Exercise details: Reproduce the text of the records below line by line, without any change, and leave the pictures out of your answer.

Raw data:
····················

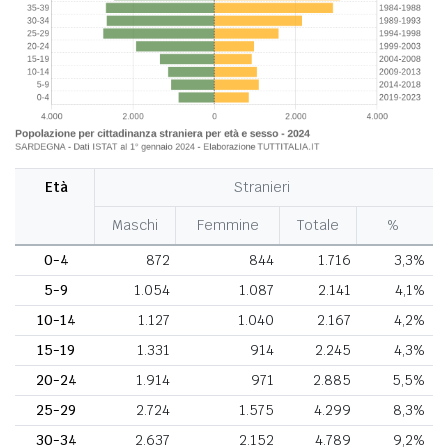
Età
Stranieri
Maschi
Femmine
Totale
%
0-4
872
844
1.716
3,3%
5-9
1.054
1.087
2.141
4,1%
10-14
1.127
1.040
2.167
4,2%
15-19
1.331
914
2.245
4,3%
20-24
1.914
971
2.885
5,5%
25-29
2.724
1.575
4.299
8,3%
30-34
2.637
2.152
4.789
9,2%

····················

Answer section:
Età
Stranieri
Maschi
Femmine
Totale
%
0-4
872
844
1.716
3,3%
5-9
1.054
1.087
2.141
4,1%
10-14
1.127
1.040
2.167
4,2%
15-19
1.331
914
2.245
4,3%
20-24
1.914
971
2.885
5,5%
25-29
2.724
1.575
4.299
8,3%
30-34
2.637
2.152
4.789
9,2%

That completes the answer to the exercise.